● **Task directions**
Express every line of the rows as a JSON list of strings, one string per line, skipping blank lines. Omit the pictures from your answer.

Chart-reading data
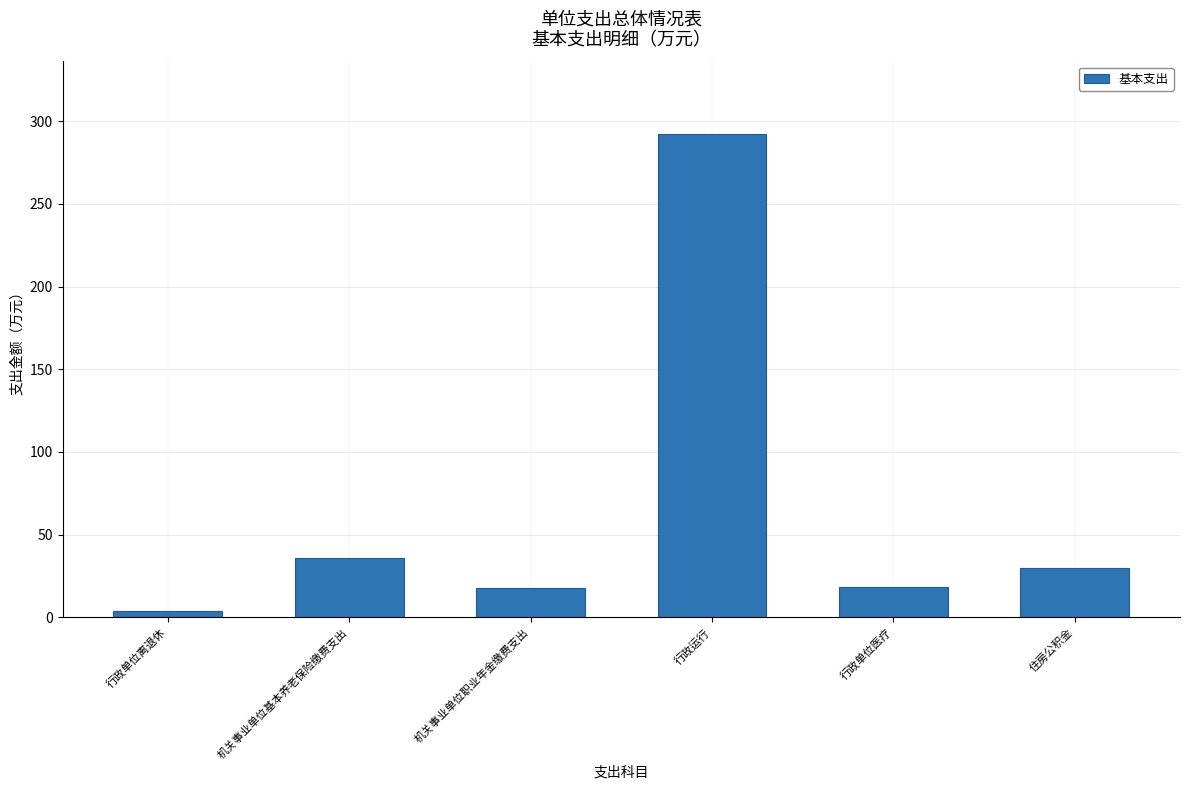

At which category does the chart reach its peak across all series?

行政运行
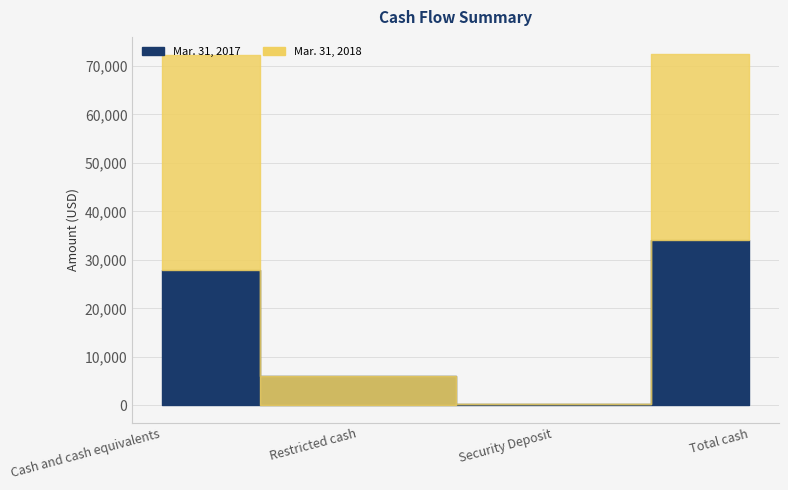

What are all the series names shown in the legend?

Mar. 31, 2018, Mar. 31, 2017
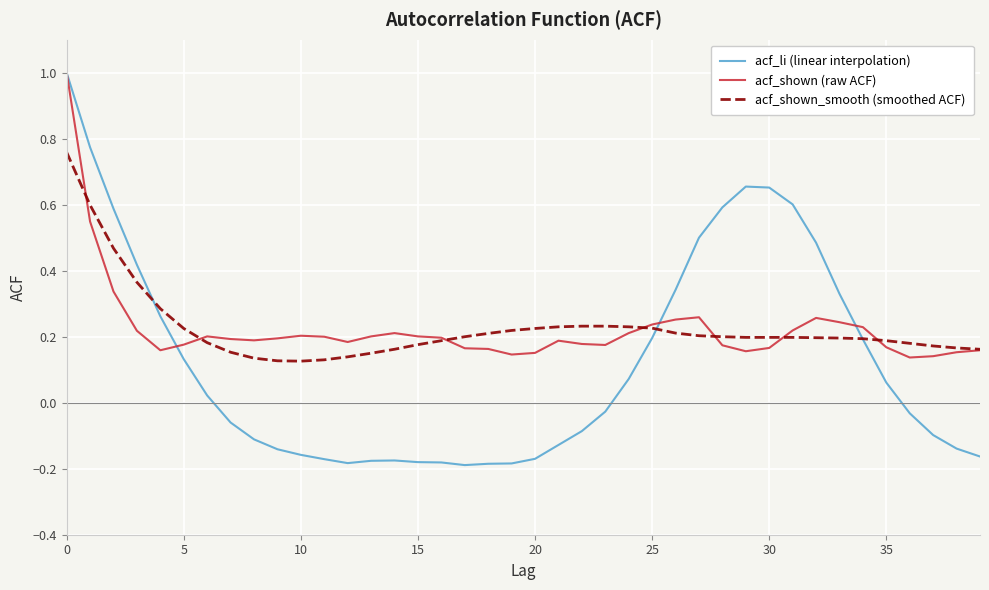

Which series has the widest spread of values?

acf_li (linear interpolation)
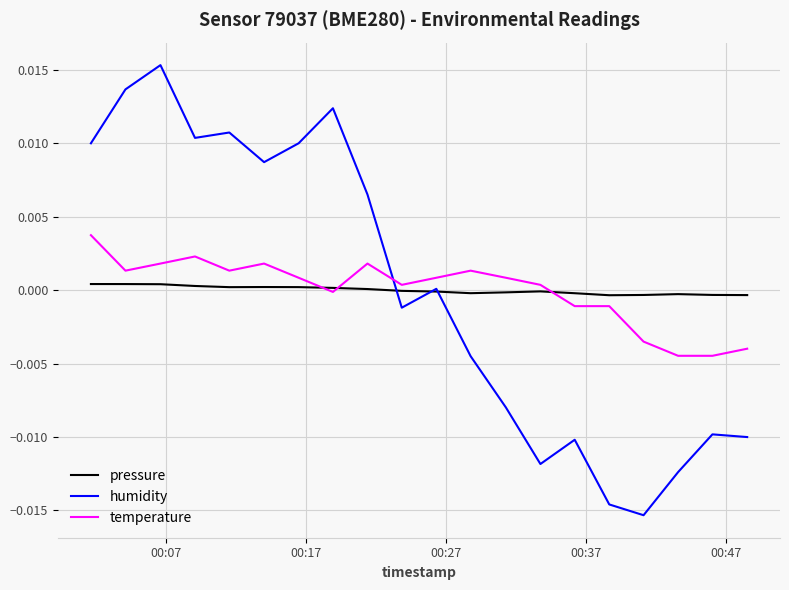

List the series in order of their peak value, lowest first.

pressure, temperature, humidity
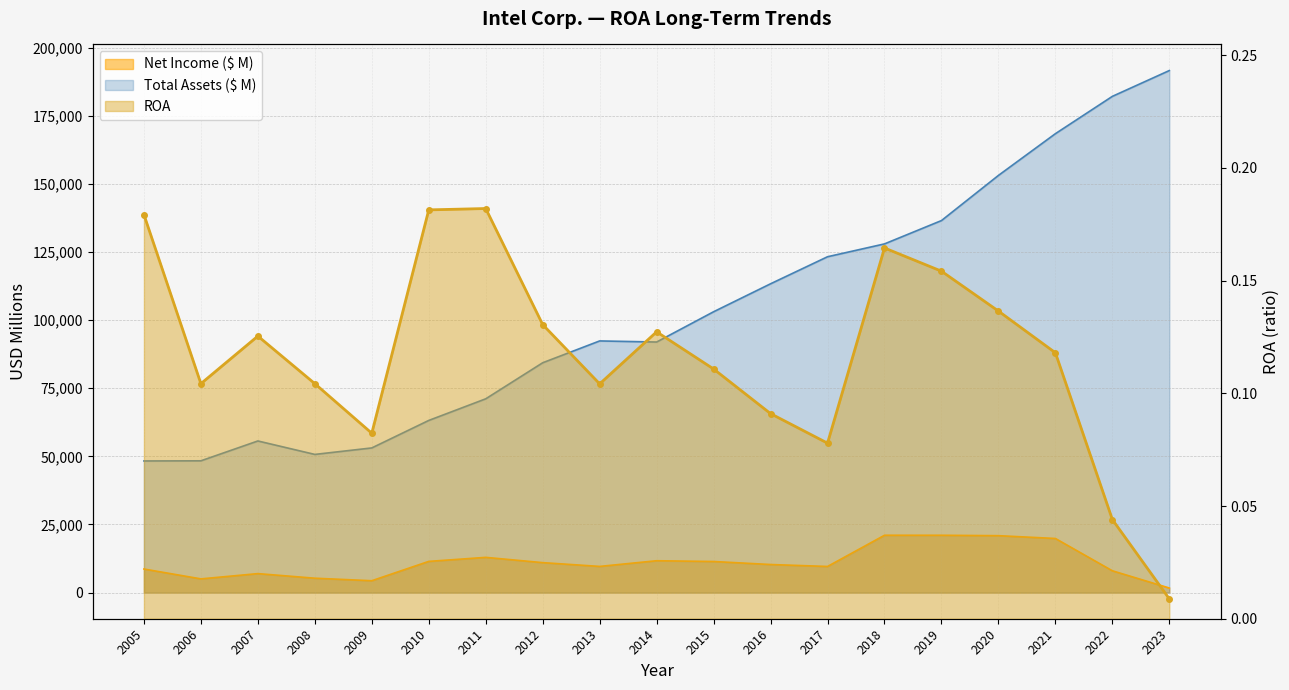

At which label is Total Assets ($ M) closest to 119943?

2017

● **Answer section**
[
  "At which category does the chart reach its peak across all series?",
  "行政运行",
  "What are all the series names shown in the legend?",
  "Mar. 31, 2018, Mar. 31, 2017",
  "Which series has the widest spread of values?",
  "acf_li (linear interpolation)",
  "List the series in order of their peak value, lowest first.",
  "pressure, temperature, humidity",
  "At which label is Total Assets ($ M) closest to 119943?",
  "2017"
]